Lorine Niedecker: Homemade Poems
ed. John Harkey
“In October of 1964, Lorine Niedecker assembled a book of thirty poems inscribed into the pages of a dime-store sketch pad, whose front and back she had covered in wrapping paper. She carefully handwrote the pieces in blue-inked cursive, placing each one on its own unnumbered sheet of paper. By turns, the small poems in this self-publication move through a sprawling array of modes. Niedecker makes room here for—to name only the several categories that spring to mind—deft, vivid details drawn from daily life; excerpts of intimate colloquial speech; sober evocations of global violence; abstracted sound mosaics; spare ‘portraits’ of historical figures; and found poems pulled from friends’ letters.” – from John Harkey's Usable Dimensions: An Afterword
Watch a video of Bob Arnold perusing this extraordinary blue-ink facsimile!
John Harkey grew up in Georgia and Tennessee. He recently received his Ph.D. in English from the CUNY Graduate Center after completing a dissertation on "small poetry" in twentieth-century writing, a study devoted principally to Lorine Niedecker, George Oppen, Susan Howe, and the philosophy of Charles S. Peirce. John operates Creature Press, a vehicle for hand-made chapbooks, and some of his writing can be found in Cold Front Magazine, The Marsh Hawk Review, EOAGH, and 2nd Ave Poetry. He is currently stationed at The Georgia Institute of Technology in Atlanta, Georgia, where he teaches composition, rhetoric, and literature as a Marion L. Brittain Postdoctoral Fellow.

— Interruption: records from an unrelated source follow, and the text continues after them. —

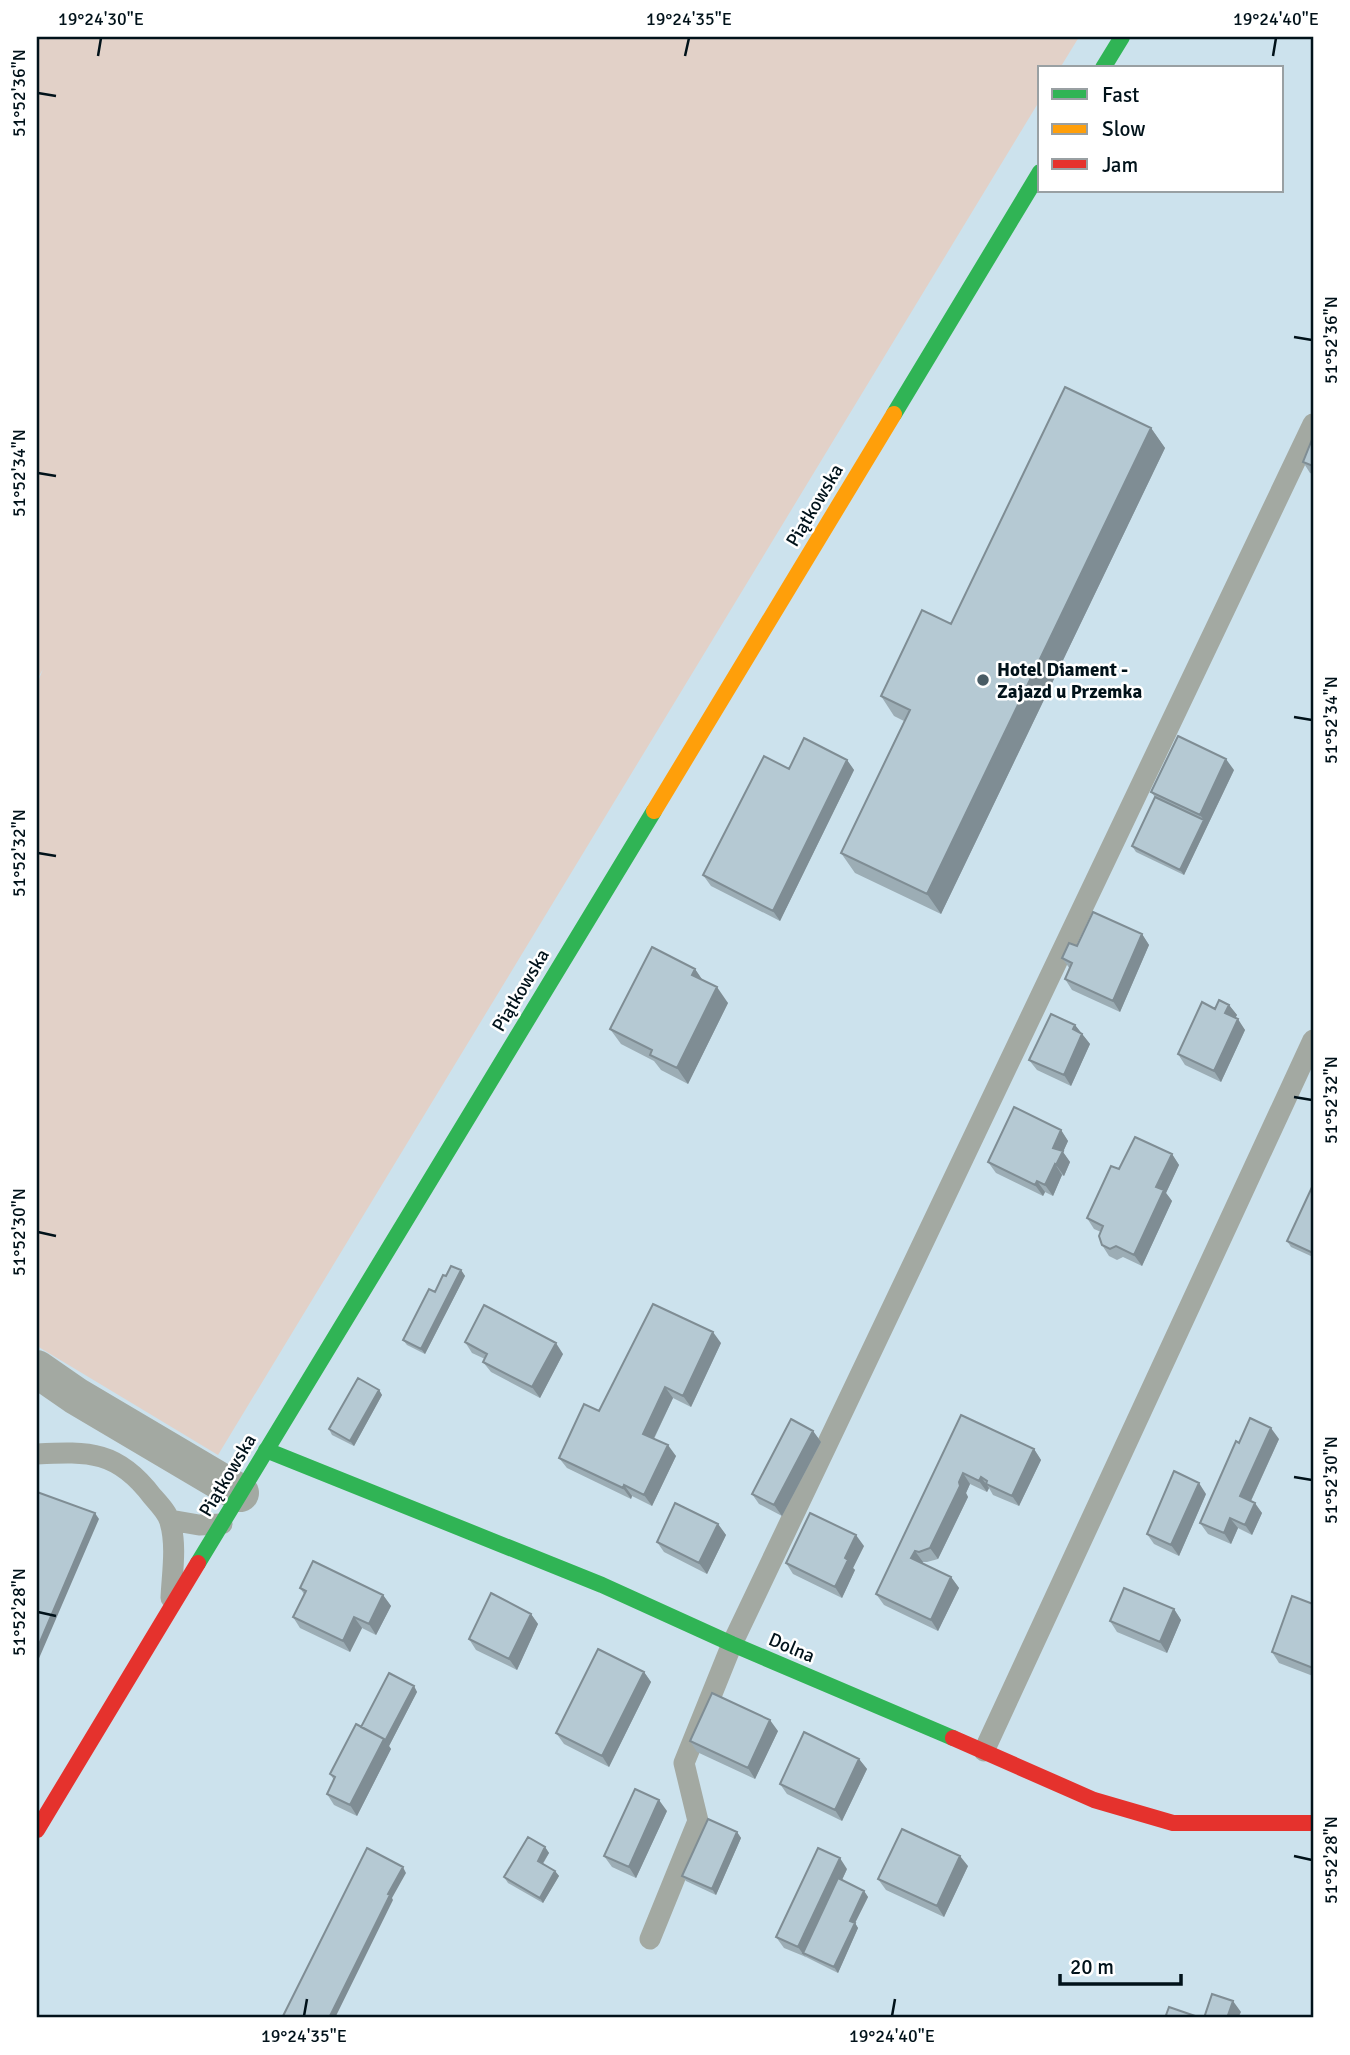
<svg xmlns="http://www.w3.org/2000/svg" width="1350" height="2055" font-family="Signika,sans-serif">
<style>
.green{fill:#e2d1c8}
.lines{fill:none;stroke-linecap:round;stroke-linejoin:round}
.lane{stroke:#a3a9a2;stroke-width:21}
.street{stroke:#a3a9a2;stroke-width:38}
.fast{stroke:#30b455;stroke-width:16}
.slow{stroke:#ff9f0a;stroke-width:16}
.jam{stroke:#e5322d;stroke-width:16}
.wall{fill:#9cadb5}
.shaded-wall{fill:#7f8d94}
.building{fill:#b5c9d3;stroke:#7f8d94;stroke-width:2}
.ticks{fill:none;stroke:#01121a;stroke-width:2.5}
.poi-dot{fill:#485b64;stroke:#fff;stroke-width:2.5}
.labels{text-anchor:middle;stroke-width:5;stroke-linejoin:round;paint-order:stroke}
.street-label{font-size:19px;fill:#01121a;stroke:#fff}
.poi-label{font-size:19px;font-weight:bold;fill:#01121a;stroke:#fff;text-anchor:start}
.neatline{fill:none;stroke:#01121a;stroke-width:2.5}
.ticks-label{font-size:18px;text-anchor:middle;fill:#01121a}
</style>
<rect width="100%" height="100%" fill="#cce2ed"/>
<path class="green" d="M37 37H1079L1060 68H1040V100L218 1455 37 1346V684L43 669 37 680Z"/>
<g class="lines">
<path class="lane" d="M37 1454C89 1451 118 1451 152 1496 158 1503 168 1513 170 1522 177 1546 172 1574 171 1598
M170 1520 199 1525 222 1524
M984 1751 1313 1040
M650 1939 698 1821 684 1763 732 1644 1313 424"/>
<path class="street" d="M37 1369 76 1396 240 1493"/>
<path class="fast" d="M1103 68 1122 37
M894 414 1040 172
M266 1450 602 1585 732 1644 953 1738
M198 1563 654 811"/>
<path class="slow" d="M654 811 894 414"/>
<path class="jam" d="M953 1738 1094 1800 1173 1823H1313
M37 1830 198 1563"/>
</g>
<path class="wall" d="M1151 428 1165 448 941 914 855 873 841 853 904 721 894 716 881 696 951 624Z
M1313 437V474L1310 473 1303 462Z
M847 760 854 770 780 921 711 886 703 875 789 769Z
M1234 770 1184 875 1136 852 1132 846 1155 797 1151 792Z
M1142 934 1149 945 1120 1012 1072 990 1065 979 1070 969 1062 958 1077 946Z
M695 969 702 980 728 1003 688 1084 661 1070 654 1061 621 1044 610 1029Z
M1229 1005 1237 1015 1235 1018 1245 1030 1221 1082 1185 1065 1178 1054 1215 1009Z
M1075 1025 1090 1044 1071 1086 1037 1070 1029 1060Z
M1061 1130 1068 1141 1063 1152 1070 1162 1064 1176 1062 1175 1053 1196 1045 1192 1043 1196 996 1173 988 1162Z
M1172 1154 1179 1165 1166 1193 1172 1201 1142 1266 1123 1257 1117 1260 1109 1256 1102 1245 1101 1232 1094 1229 1087 1218 1119 1169Z
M1313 1185V1257L1291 1247 1287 1241Z
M461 1270 465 1276 425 1354 407 1345 403 1340 446 1276Z
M465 1342 563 1354 540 1398 491 1372 483 1362 485 1359 472 1353Z
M721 1343 691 1407 673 1398 654 1439 676 1456 652 1506 632 1496 631 1499 567 1468 559 1458 599 1411Z
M379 1390 382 1395 354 1446 332 1435 329 1429Z
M961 1415 1034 1449 1041 1460 1019 1506 993 1495 989 1488 987 1492 970 1484 966 1493 968 1497 938 1559 927 1562H923L922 1563 951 1577 959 1588 938 1631 884 1605 876 1594Z
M813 1431 821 1442 782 1516 759 1504 752 1494Z
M1279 1439 1251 1501 1262 1513 1252 1535 1238 1528 1231 1544 1208 1534 1200 1523 1239 1443Z
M1206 1494 1179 1556 1154 1544 1147 1534Z
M718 1524 726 1535 707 1574 664 1552 657 1542Z
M864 1546 853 1568 855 1570 842 1598 793 1574 786 1563Z
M300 1588 383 1595 391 1606 376 1635 362 1628 350 1652 300 1628 293 1617 304 1594Z
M1313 1604V1676L1279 1663 1272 1652Z
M1174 1609 1181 1620 1167 1653 1117 1632 1110 1621Z
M531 1614 538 1624 517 1670 476 1650 469 1639Z
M644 1672 651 1682 609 1767 564 1744 556 1733Z
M414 1686 417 1692 389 1746 391 1749 357 1816 334 1805 327 1794 334 1780 330 1774 361 1727Z
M778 1731 755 1779 697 1752 690 1741Z
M859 1759 867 1769 842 1821 787 1794 780 1784Z
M667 1811 636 1878 612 1867 604 1856Z
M737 1832 741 1838 716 1895 686 1881 682 1876Z
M545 1847 549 1853 543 1864 555 1871 559 1876 543 1903 508 1883 504 1877Z
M968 1866 944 1917 886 1890 878 1879Z
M847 1869 842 1880 864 1891 868 1897 855 1923 858 1928 838 1973 806 1957 784 1948 776 1937Z"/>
<path class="shaded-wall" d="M1151 428 1165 448 941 914 927 894Z
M1226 759 1234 770 1184 875 1180 870 1204 820 1200 815Z
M847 760 854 770 780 921 773 911Z
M1142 934 1149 945 1120 1012 1113 1001Z
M695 969 706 985 692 975Z
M717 987 728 1003 688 1084 677 1068Z
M1229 1005 1237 1015 1232 1024 1225 1013Z
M1238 1019 1245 1030 1221 1082 1214 1071Z
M1075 1025 1090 1044 1071 1086 1064 1075Z
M1061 1130 1068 1141 1063 1152 1070 1162 1064 1176 1056 1165 1053 1148Z
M1172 1154 1179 1165 1166 1193 1172 1201 1142 1266 1134 1255 1156 1187Z
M1055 1164 1062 1175 1053 1196 1045 1185Z
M1037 1181 1045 1192 1043 1196 1035 1185Z
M461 1270 465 1276 425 1354 421 1349Z
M713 1332 721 1343 691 1407 683 1396Z
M556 1343 563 1354 540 1398 532 1387Z
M665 1387 673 1398 651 1444 643 1434Z
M379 1390 382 1395 354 1446 350 1441Z
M1271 1428 1279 1439 1248 1507 1240 1496Z
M813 1431 821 1442 782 1516 774 1505Z
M668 1445 676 1456 652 1506 644 1495Z
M1034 1449 1041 1460 1019 1506 1012 1496Z
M963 1473 970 1484 966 1493 968 1497 938 1559 930 1548Z
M981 1477 989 1488 987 1492 979 1481Z
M1199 1483 1206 1494 1179 1556 1171 1545Z
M624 1485 632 1496 631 1499 623 1488Z
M1255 1503 1262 1513 1252 1535 1245 1525Z
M95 1513 99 1519 37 1663V1649Z
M1230 1518 1238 1528 1231 1544 1224 1533Z
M718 1524 726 1535 707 1574 699 1563Z
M856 1535 864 1546 853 1568 855 1570 842 1598 835 1587 845 1558Z
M915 1551 923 1562 919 1568 911 1558Z
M951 1577 959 1588 938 1631 931 1620Z
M383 1595 391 1606 376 1635 369 1624Z
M1174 1609 1181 1620 1167 1653 1160 1642Z
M531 1614 538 1624 517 1670 509 1659Z
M354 1617 362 1628 350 1652 343 1641Z
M644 1672 651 1682 609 1767 602 1756Z
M414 1686 417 1692 389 1746 391 1749 357 1816 350 1805 384 1739Z
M770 1720 778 1731 755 1779 748 1768Z
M859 1759 867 1769 842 1821 835 1810Z
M659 1800 667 1811 636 1878 629 1867Z
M737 1832 741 1838 716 1895 712 1889Z
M545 1847 549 1853 541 1866 538 1861Z
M960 1856 968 1866 944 1917 937 1906Z
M840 1858 847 1869 807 1955 803 1953 806 1958 798 1947Z
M403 1867 406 1873 392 1898 393 1900 335 2018H329L388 1894Z
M555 1871 559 1876 543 1903 540 1898Z
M864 1891 868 1897 855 1923 858 1928 838 1973 834 1967 850 1921Z
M1233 2001 1241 2012 1238 2018H1227Z"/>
<path class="building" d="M1065 387 1151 428 927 894 841 853 910 710 881 696 922 610 951 624Z
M1313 437V466L1303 462Z
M1178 736 1226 759 1200 815 1151 792Z
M804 738 847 760 773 911 703 875 764 756 789 769Z
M1155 797 1204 820 1180 870 1132 846Z
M1093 912 1142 934 1113 1001 1065 979 1072 963 1062 958 1069 943 1077 946Z
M652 947 695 969 692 975 717 987 677 1068 650 1055 652 1050 610 1029Z
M1219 1000 1229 1005 1225 1013 1238 1019 1214 1071 1178 1054 1202 1002 1215 1009Z
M1051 1014 1075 1025 1073 1029 1082 1034 1064 1075 1029 1060Z
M1014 1107 1061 1130 1053 1148 1063 1151 1056 1165 1055 1164 1045 1185 1037 1181 1035 1185 988 1162Z
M1135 1137 1172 1154 1156 1187 1164 1190 1134 1255 1116 1246 1110 1249 1102 1245 1099 1236 1103 1226 1087 1218 1111 1166 1119 1169Z
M1313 1185V1253L1287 1241Z
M451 1266 461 1270 421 1349 403 1340 429 1289 435 1292 443 1275 446 1276Z
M653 1304 713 1332 683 1396 665 1387 643 1434 668 1445 644 1495 624 1485 623 1488 559 1458 584 1404 599 1411Z
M484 1305 556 1343 532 1387 483 1362 487 1354 465 1342Z
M358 1378 379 1390 350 1441 329 1429Z
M961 1415 1034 1449 1012 1496 986 1484 987 1481 981 1477 979 1481 963 1473 959 1482 960 1486 930 1548 919 1552 915 1551 911 1558 951 1577 931 1620 876 1594Z
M1250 1418 1271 1428 1240 1496 1255 1503 1245 1525 1230 1518 1224 1533 1200 1523 1236 1441 1239 1443Z
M791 1419 813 1431 774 1505 752 1494Z
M1174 1471 1199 1483 1171 1545 1147 1534Z
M37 1492 95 1513 37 1649Z
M675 1503 718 1524 699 1563 657 1542Z
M810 1513 856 1535 845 1558 848 1560 835 1587 786 1563Z
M313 1561 383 1595 369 1624 354 1617 343 1641 293 1617 306 1591 300 1588Z
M1124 1588 1174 1609 1160 1642 1110 1621Z
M491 1593 531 1614 509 1659 469 1639Z
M1292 1596 1313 1604V1668L1272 1652Z
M598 1649 644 1672 602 1756 556 1733Z
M389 1673 414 1686 385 1741 384 1739 361 1727Z
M712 1693 770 1720 748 1768 690 1741Z
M356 1724 384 1739 350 1805 327 1794 335 1777 330 1774Z
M804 1732 859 1759 835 1810 780 1784Z
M635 1789 659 1800 629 1867 604 1856Z
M708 1819 737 1832 712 1889 682 1876Z
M902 1829 960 1856 937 1906 878 1879Z
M528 1837 545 1847 538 1861 555 1871 540 1898 504 1877Z
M367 1848 403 1867 388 1894 390 1895 329 2018H282Z
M818 1848 840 1858 798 1947 776 1937Z
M838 1878 864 1891 850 1921 855 1923 834 1967 803 1953Z
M1212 1994 1233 2001 1227 2018H1204Z
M1169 2007 1201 2018H1165Z"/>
<path class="ticks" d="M98 56 101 38M685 56 689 38M1273 56 1276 38M38 93 56 96M1294 337 1312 340M38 473 56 476M1294 717 1312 720M38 853 56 856M1294 1097 1312 1100M38 1232 56 1236M1294 1477 1312 1480M38 1612 56 1616M1294 1856 1312 1860M304 2016 307 1999M892 2016 895 1999"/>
<circle class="poi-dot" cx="983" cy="680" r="7"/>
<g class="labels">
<g class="street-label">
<text transform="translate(814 505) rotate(-59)" y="7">Piątkowska</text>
<text transform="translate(520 990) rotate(-59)" y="7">Piątkowska</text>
<text transform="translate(227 1475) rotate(-59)" y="7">Piątkowska</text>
<text transform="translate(792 1647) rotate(23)" y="7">Dolna</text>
</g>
<g class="poi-label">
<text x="997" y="676">Hotel Diament -<tspan x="997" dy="22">Zajazd u Przemka</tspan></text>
</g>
</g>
<rect width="1350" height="2055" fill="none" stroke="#ffffff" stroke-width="77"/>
<rect x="1038" y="66" width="245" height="126" fill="#ffffff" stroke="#99a0a3" stroke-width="2"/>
<rect x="1052" y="89" width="35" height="10" fill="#30b455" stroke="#99a0a3" stroke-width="2"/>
<text x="1102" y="102" font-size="21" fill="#01121a">Fast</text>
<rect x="1052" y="124" width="35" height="10" fill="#ff9f0a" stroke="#99a0a3" stroke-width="2"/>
<text x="1102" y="136" font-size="21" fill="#01121a">Slow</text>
<rect x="1052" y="159" width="35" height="10" fill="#e5322d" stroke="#99a0a3" stroke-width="2"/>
<text x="1102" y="172" font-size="21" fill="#01121a">Jam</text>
<path d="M1060 1974v10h121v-10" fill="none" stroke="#01121a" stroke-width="3.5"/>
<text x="1070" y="1974" font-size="21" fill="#01121a" stroke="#ffffff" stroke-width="5" paint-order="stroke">20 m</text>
<rect x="38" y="38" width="1274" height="1978" class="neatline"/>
<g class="ticks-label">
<text x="101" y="25">19°24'30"E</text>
<text x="689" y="25">19°24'35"E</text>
<text x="1276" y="25">19°24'40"E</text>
<text transform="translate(19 93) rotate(-90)" y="6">51°52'36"N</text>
<text transform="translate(1331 340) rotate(-90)" y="6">51°52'36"N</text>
<text transform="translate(19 473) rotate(-90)" y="6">51°52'34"N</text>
<text transform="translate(1331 720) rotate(-90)" y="6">51°52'34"N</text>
<text transform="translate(19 853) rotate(-90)" y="6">51°52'32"N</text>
<text transform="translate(1331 1100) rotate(-90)" y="6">51°52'32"N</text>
<text transform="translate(19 1232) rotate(-90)" y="6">51°52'30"N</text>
<text transform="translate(1331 1480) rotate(-90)" y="6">51°52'30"N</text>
<text transform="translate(19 1612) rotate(-90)" y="6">51°52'28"N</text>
<text transform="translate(1331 1860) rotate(-90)" y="6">51°52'28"N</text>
<text x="304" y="2042">19°24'35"E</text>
<text x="892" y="2042">19°24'40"E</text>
</g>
</svg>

Lorine Niedecker was born in 1903 in Fort Atkinson, Wisconsin, and she chose to spend most of her life in nearby Black Hawk Island, a narrow, marshy, austere peninsula along the Rock River. Through the 1930s, ‘40s, ‘50s, and ‘60s, Niedecker explored conjunctions between plain, often vernacular language and experimental techniques such as disjunction, wordplay, and radical condensation. Her poetry has been particularly celebrated for its rigorous but subtle attention to the sounds and semantic densities of words and for its deft, unsentimental weaving together of the personal and the political, the daily and the epochal, flora and fauna, feeling and fact.